(Stored data entries)
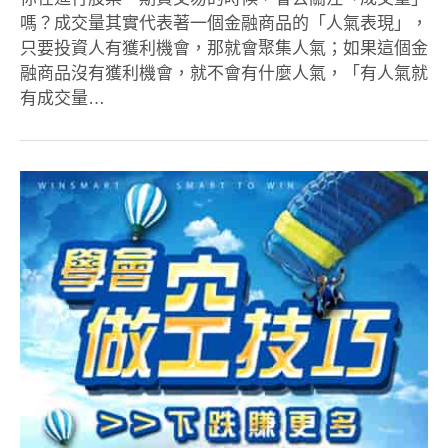
嗎？成交量其實代表著一個金融商品的「人氣表現」，
只要投資人有獲利機會，那就會聚集人氣；如果這個金
融商品沒有獲利機會，就不會有什麼人氣，「有人氣就
有成交量…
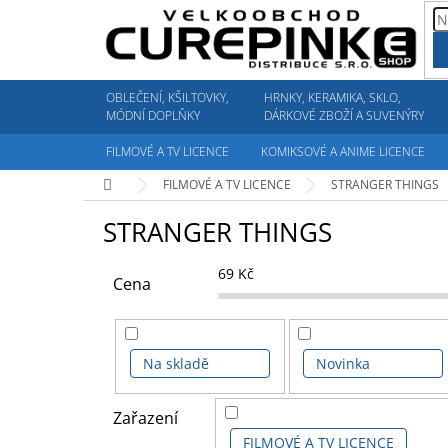
Přejít
na
obsah
OBLEČENÍ, KŠILTOVKY,
HRNKY, KERAMIKA, SKLO,
MÓDNÍ DOPLŇKY
DÁRKOVÉ ZBOŽÍ A SUVENÝRY
FILMOVÉ A TV LICENCE
KOMIKSOVÉ A ANIME LICENCE
Domů
FILMOVÉ A TV LICENCE
STRANGER THINGS
STRANGER THINGS
69
Kč
Cena
Na skladě
Novinka
Zařazení
FILMOVÉ A TV LICENCE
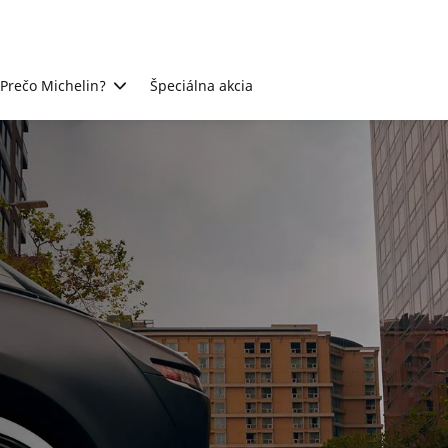
Prečo Michelin?
Špeciálna akcia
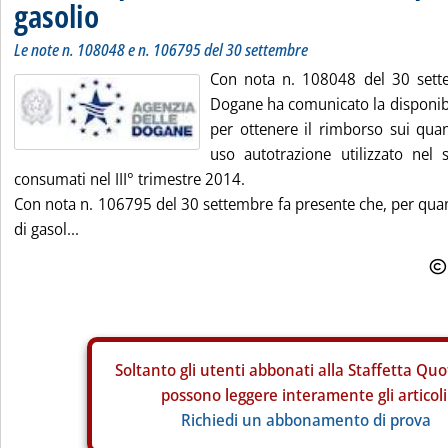
gasolio
Le note n. 108048 e n. 106795 del 30 settembre
Con nota n. 108048 del 30 sette
Dogane ha comunicato la disponibil
per ottenere il rimborso sui quant
uso autotrazione utilizzato nel s
consumati nel III° trimestre 2014.
Con nota n. 106795 del 30 settembre fa presente che, per qua
di gasol...
Soltanto gli
utenti abbonati alla Staffetta Quo
possono leggere interamente gli articoli
Richiedi un abbonamento di prova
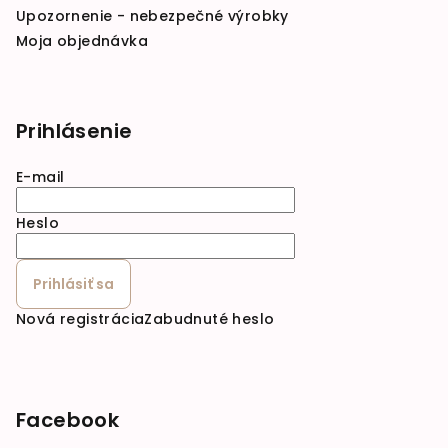
Upozornenie - nebezpečné výrobky
Moja objednávka
Prihlásenie
E-mail
Heslo
Prihlásiť sa
Nová registrácia
Zabudnuté heslo
Facebook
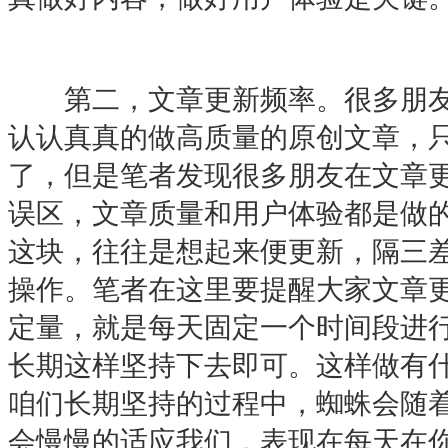
第二，文章更新频率。很多朋友
认认真真的做高质量的原创文章，只
了，但是笔者发现很多朋友在文章
误区，文章质量和用户体验都是做
这块，往往是想起来便更新，隔三
操作。笔者在这里要提醒大家文章
定量，就是每天固定一个时间段进
长期这样坚持下去即可。这样做有什
咱们长期坚持的过程中，蜘蛛会随
会慢慢的适应我们，表现在每天在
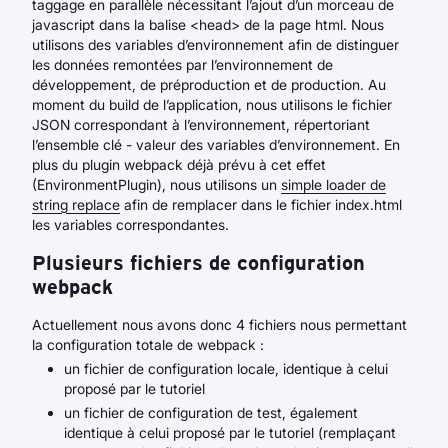
taggage en parallèle nécessitant l’ajout d’un morceau de
javascript dans la balise <head> de la page html. Nous
utilisons des variables d’environnement afin de distinguer
les données remontées par l’environnement de
développement, de préproduction et de production. Au
moment du build de l’application, nous utilisons le fichier
JSON correspondant à l’environnement, répertoriant
l’ensemble clé - valeur des variables d’environnement. En
plus du plugin webpack déjà prévu à cet effet
(EnvironmentPlugin), nous utilisons un
simple loader de
string replace
afin de remplacer dans le fichier index.html
les variables correspondantes.
Plusieurs fichiers de configuration
webpack
Actuellement nous avons donc 4 fichiers nous permettant
la configuration totale de webpack :
un fichier de configuration locale, identique à celui
proposé par le tutoriel
un fichier de configuration de test, également
identique à celui proposé par le tutoriel (remplaçant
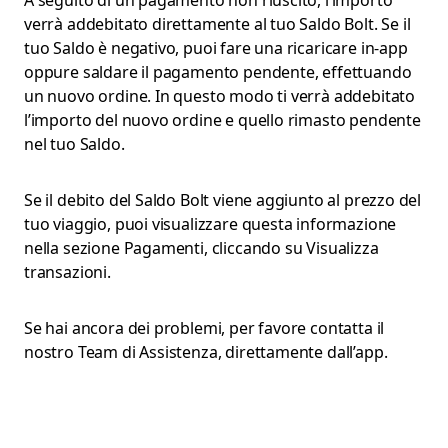
A seguito di un pagamento non riuscito, l’importo
verrà addebitato direttamente al tuo Saldo Bolt. Se il
tuo Saldo è negativo, puoi fare una ricaricare in-app
oppure saldare il pagamento pendente, effettuando
un nuovo ordine. In questo modo ti verrà addebitato
l’importo del nuovo ordine e quello rimasto pendente
nel tuo Saldo.
Se il debito del Saldo Bolt viene aggiunto al prezzo del
tuo viaggio, puoi visualizzare questa informazione
nella sezione Pagamenti, cliccando su Visualizza
transazioni.
Se hai ancora dei problemi, per favore contatta il
nostro Team di Assistenza, direttamente dall’app.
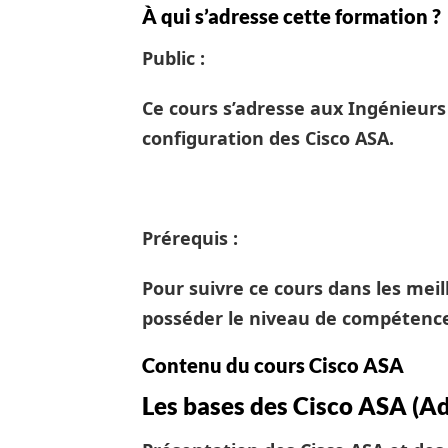
À qui s’adresse cette formation ?
Public :
Ce cours s’adresse aux Ingénieurs 
configuration des Cisco ASA.
Prérequis :
Pour suivre ce cours dans les meil
posséder le niveau de compétenc
Contenu du cours Cisco ASA
Les bases des Cisco ASA (Ad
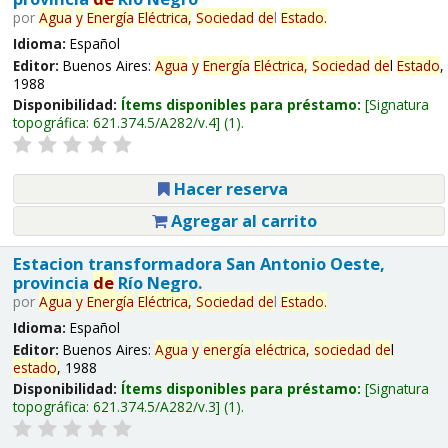
por
Agua
y
Energía
Eléctrica,
Sociedad
de
l
Estado
.
Idioma:
Español
Editor:
Buenos Aires:
Agua
y
Energía
Eléctrica,
Sociedad
de
l
Estado
,
1988
Disponibilidad:
Ítems disponibles para préstamo:
Signatura
topográfica:
621.374.5/A282/v.4
(1).
Hacer reserva
Agregar al carrito
Estacion transformadora San Antonio Oeste,
provincia
de
Río Negro.
por
Agua
y
Energía
Eléctrica,
Sociedad
de
l
Estado
.
Idioma:
Español
Editor:
Buenos Aires:
Agua
y
energía
eléctrica,
sociedad
de
l
estado
, 1988
Disponibilidad:
Ítems disponibles para préstamo:
Signatura
topográfica:
621.374.5/A282/v.3
(1).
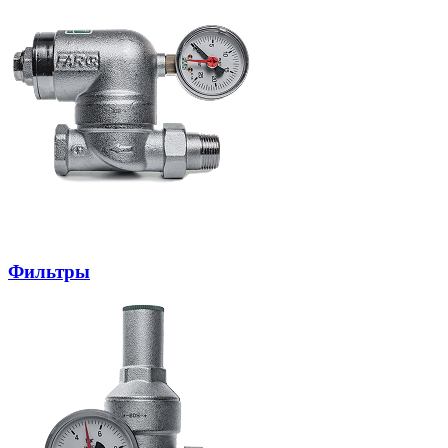
Фильтры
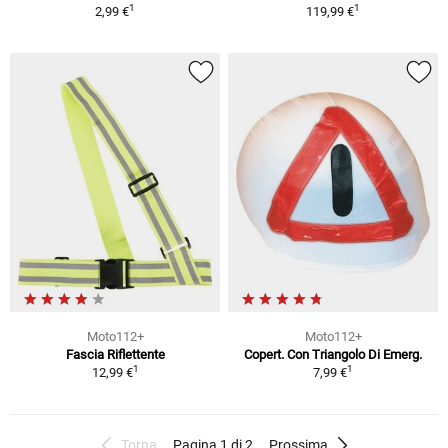
1
1
2,99 €
119,99 €
Moto112+
Moto112+
Fascia Riflettente
Copert. Con Triangolo Di Emerg.
1
1
12,99 €
7,99 €
Torna
Pagina 1 di 2
Prossima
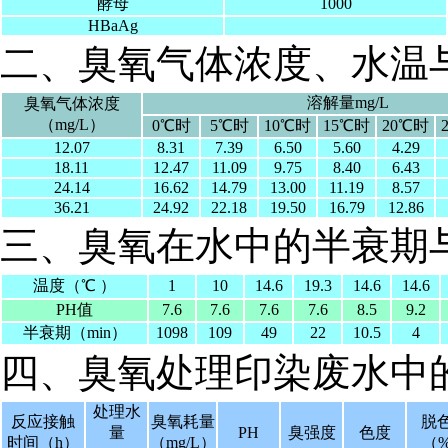
酵母
1000
HBaAg
二、臭氧气体浓度、水温
溶解量mg/L
臭氧气体浓度
（mg/L）
0℃时
5℃时
10℃时
15℃时
20℃时
12.07
8.31
7.39
6.50
5.60
4.29
18.11
12.47
11.09
9.75
8.40
6.43
24.14
16.62
14.79
13.00
11.19
8.57
36.21
24.92
22.18
19.50
16.79
12.86
三、臭氧在水中的半衰期
温度（℃ ）
1
10
14.6
19.3
14.6
14.6
PH值
7.6
7.6
7.6
7.6
8.5
9.2
半衰期（min）
1098
109
49
22
10.5
4
四、臭氧处理印染废水中
处理水
反应接触
臭氧耗量
脱
量
PH
臭强度
色度
时间（h）
（mg/L）
（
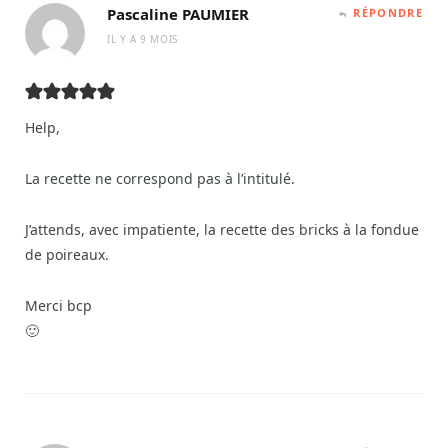
Pascaline PAUMIER
RÉPONDRE
IL Y A 9 MOIS
Help,
La recette ne correspond pas à l’intitulé.
J’attends, avec impatiente, la recette des bricks à la fondue
de poireaux.
Merci bcp
🙂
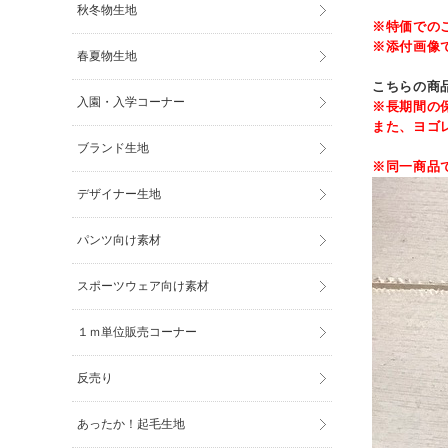
秋冬物生地
※特価での
※添付画像
春夏物生地
こちらの商
入園・入学コーナー
※長期間の
また、ヨゴ
ブランド生地
※同一商品
デザイナー生地
パンツ向け素材
スポーツウェア向け素材
１ｍ単位販売コーナー
反売り
あったか！起毛生地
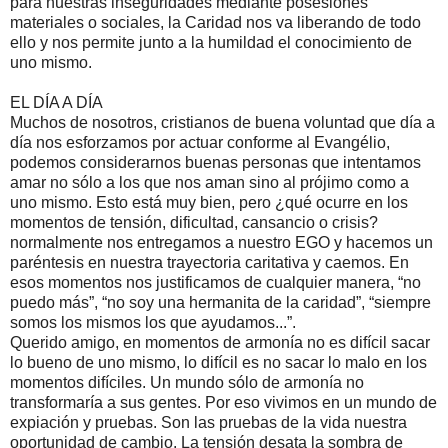
para nuestras inseguridades mediante posesiones
materiales o sociales, la Caridad nos va liberando de todo
ello y nos permite junto a la humildad el conocimiento de
uno mismo.
EL DÍA A DÍA
Muchos de nosotros, cristianos de buena voluntad que día a
día nos esforzamos por actuar conforme al Evangélio,
podemos considerarnos buenas personas que intentamos
amar no sólo a los que nos aman sino al prójimo como a
uno mismo. Esto está muy bien, pero ¿qué ocurre en los
momentos de tensión, dificultad, cansancio o crisis?
normalmente nos entregamos a nuestro EGO y hacemos un
paréntesis en nuestra trayectoria caritativa y caemos. En
esos momentos nos justificamos de cualquier manera, “no
puedo más”, “no soy una hermanita de la caridad”, “siempre
somos los mismos los que ayudamos...”.
Querido amigo, en momentos de armonía no es difícil sacar
lo bueno de uno mismo, lo difícil es no sacar lo malo en los
momentos difíciles. Un mundo sólo de armonía no
transformaría a sus gentes. Por eso vivimos en un mundo de
expiación y pruebas. Son las pruebas de la vida nuestra
oportunidad de cambio. La tensión desata la sombra de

→ Prompt
Set down all of the entries exactly as they appear, but keep the images out.

→ Solution for this problem
嗎？成交量其實代表著一個金融商品的「人氣表現」，
只要投資人有獲利機會，那就會聚集人氣；如果這個金
融商品沒有獲利機會，就不會有什麼人氣，「有人氣就
有成交量…
Přejít
na
obsah
OBLEČENÍ, KŠILTOVKY,
HRNKY, KERAMIKA, SKLO,
MÓDNÍ DOPLŇKY
DÁRKOVÉ ZBOŽÍ A SUVENÝRY
FILMOVÉ A TV LICENCE
KOMIKSOVÉ A ANIME LICENCE
Domů
FILMOVÉ A TV LICENCE
STRANGER THINGS
STRANGER THINGS
69
Kč
Cena
Na skladě
Novinka
Zařazení
FILMOVÉ A TV LICENCE
Prečo Michelin?
Špeciálna akcia
gasolio
Le note n. 108048 e n. 106795 del 30 settembre
Con nota n. 108048 del 30 sette
Dogane ha comunicato la disponibil
per ottenere il rimborso sui quant
uso autotrazione utilizzato nel s
consumati nel III° trimestre 2014.
Con nota n. 106795 del 30 settembre fa presente che, per qua
di gasol...
Soltanto gli
utenti abbonati alla Staffetta Quo
possono leggere interamente gli articoli
Richiedi un abbonamento di prova
Upozornenie - nebezpečné výrobky
Moja objednávka
Prihlásenie
E-mail
Heslo
Prihlásiť sa
Nová registrácia
Zabudnuté heslo
Facebook
第二，文章更新频率。很多朋友
认认真真的做高质量的原创文章，只
了，但是笔者发现很多朋友在文章
误区，文章质量和用户体验都是做
这块，往往是想起来便更新，隔三
操作。笔者在这里要提醒大家文章
定量，就是每天固定一个时间段进
长期这样坚持下去即可。这样做有什
咱们长期坚持的过程中，蜘蛛会随
会慢慢的适应我们，表现在每天在
taggage en parallèle nécessitant l’ajout d’un morceau de
javascript dans la balise <head> de la page html. Nous
utilisons des variables d’environnement afin de distinguer
les données remontées par l’environnement de
développement, de préproduction et de production. Au
moment du build de l’application, nous utilisons le fichier
JSON correspondant à l’environnement, répertoriant
l’ensemble clé - valeur des variables d’environnement. En
plus du plugin webpack déjà prévu à cet effet
(EnvironmentPlugin), nous utilisons un
simple loader de
string replace
afin de remplacer dans le fichier index.html
les variables correspondantes.
Plusieurs fichiers de configuration
webpack
Actuellement nous avons donc 4 fichiers nous permettant
la configuration totale de webpack :
un fichier de configuration locale, identique à celui
proposé par le tutoriel
un fichier de configuration de test, également
identique à celui proposé par le tutoriel (remplaçant
A seguito di un pagamento non riuscito, l’importo
verrà addebitato direttamente al tuo Saldo Bolt. Se il
tuo Saldo è negativo, puoi fare una ricaricare in-app
oppure saldare il pagamento pendente, effettuando
un nuovo ordine. In questo modo ti verrà addebitato
l’importo del nuovo ordine e quello rimasto pendente
nel tuo Saldo.
Se il debito del Saldo Bolt viene aggiunto al prezzo del
tuo viaggio, puoi visualizzare questa informazione
nella sezione Pagamenti, cliccando su Visualizza
transazioni.
Se hai ancora dei problemi, per favore contatta il
nostro Team di Assistenza, direttamente dall’app.
À qui s’adresse cette formation ?
Public :
Ce cours s’adresse aux Ingénieurs 
configuration des Cisco ASA.
Prérequis :
Pour suivre ce cours dans les meil
posséder le niveau de compétenc
Contenu du cours Cisco ASA
Les bases des Cisco ASA (Ad
por
Agua
y
Energía
Eléctrica,
Sociedad
de
l
Estado
.
Idioma:
Español
Editor:
Buenos Aires:
Agua
y
Energía
Eléctrica,
Sociedad
de
l
Estado
,
1988
Disponibilidad:
Ítems disponibles para préstamo:
Signatura
topográfica:
621.374.5/A282/v.4
(1).
Hacer reserva
Agregar al carrito
Estacion transformadora San Antonio Oeste,
provincia
de
Río Negro.
por
Agua
y
Energía
Eléctrica,
Sociedad
de
l
Estado
.
Idioma:
Español
Editor:
Buenos Aires:
Agua
y
energía
eléctrica,
sociedad
de
l
estado
, 1988
Disponibilidad:
Ítems disponibles para préstamo:
Signatura
topográfica:
621.374.5/A282/v.3
(1).
Фильтры
1
1
2,99 €
119,99 €
Moto112+
Moto112+
Fascia Riflettente
Copert. Con Triangolo Di Emerg.
1
1
12,99 €
7,99 €
Torna
Pagina 1 di 2
Prossima
酵母
1000
HBaAg
二、臭氧气体浓度、水温
溶解量mg/L
臭氧气体浓度
（mg/L）
0℃时
5℃时
10℃时
15℃时
20℃时
12.07
8.31
7.39
6.50
5.60
4.29
18.11
12.47
11.09
9.75
8.40
6.43
24.14
16.62
14.79
13.00
11.19
8.57
36.21
24.92
22.18
19.50
16.79
12.86
三、臭氧在水中的半衰期
温度（℃ ）
1
10
14.6
19.3
14.6
14.6
PH值
7.6
7.6
7.6
7.6
8.5
9.2
半衰期（min）
1098
109
49
22
10.5
4
四、臭氧处理印染废水中
处理水
反应接触
臭氧耗量
脱
量
PH
臭强度
色度
时间（h）
（mg/L）
（
Pascaline PAUMIER
RÉPONDRE
IL Y A 9 MOIS
Help,
La recette ne correspond pas à l’intitulé.
J’attends, avec impatiente, la recette des bricks à la fondue
de poireaux.
Merci bcp
🙂
秋冬物生地
※特価での
※添付画像
春夏物生地
こちらの商
入園・入学コーナー
※長期間の
また、ヨゴ
ブランド生地
※同一商品
デザイナー生地
パンツ向け素材
スポーツウェア向け素材
１ｍ単位販売コーナー
反売り
あったか！起毛生地
para nuestras inseguridades mediante posesiones
materiales o sociales, la Caridad nos va liberando de todo
ello y nos permite junto a la humildad el conocimiento de
uno mismo.
EL DÍA A DÍA
Muchos de nosotros, cristianos de buena voluntad que día a
día nos esforzamos por actuar conforme al Evangélio,
podemos considerarnos buenas personas que intentamos
amar no sólo a los que nos aman sino al prójimo como a
uno mismo. Esto está muy bien, pero ¿qué ocurre en los
momentos de tensión, dificultad, cansancio o crisis?
normalmente nos entregamos a nuestro EGO y hacemos un
paréntesis en nuestra trayectoria caritativa y caemos. En
esos momentos nos justificamos de cualquier manera, “no
puedo más”, “no soy una hermanita de la caridad”, “siempre
somos los mismos los que ayudamos...”.
Querido amigo, en momentos de armonía no es difícil sacar
lo bueno de uno mismo, lo difícil es no sacar lo malo en los
momentos difíciles. Un mundo sólo de armonía no
transformaría a sus gentes. Por eso vivimos en un mundo de
expiación y pruebas. Son las pruebas de la vida nuestra
oportunidad de cambio. La tensión desata la sombra de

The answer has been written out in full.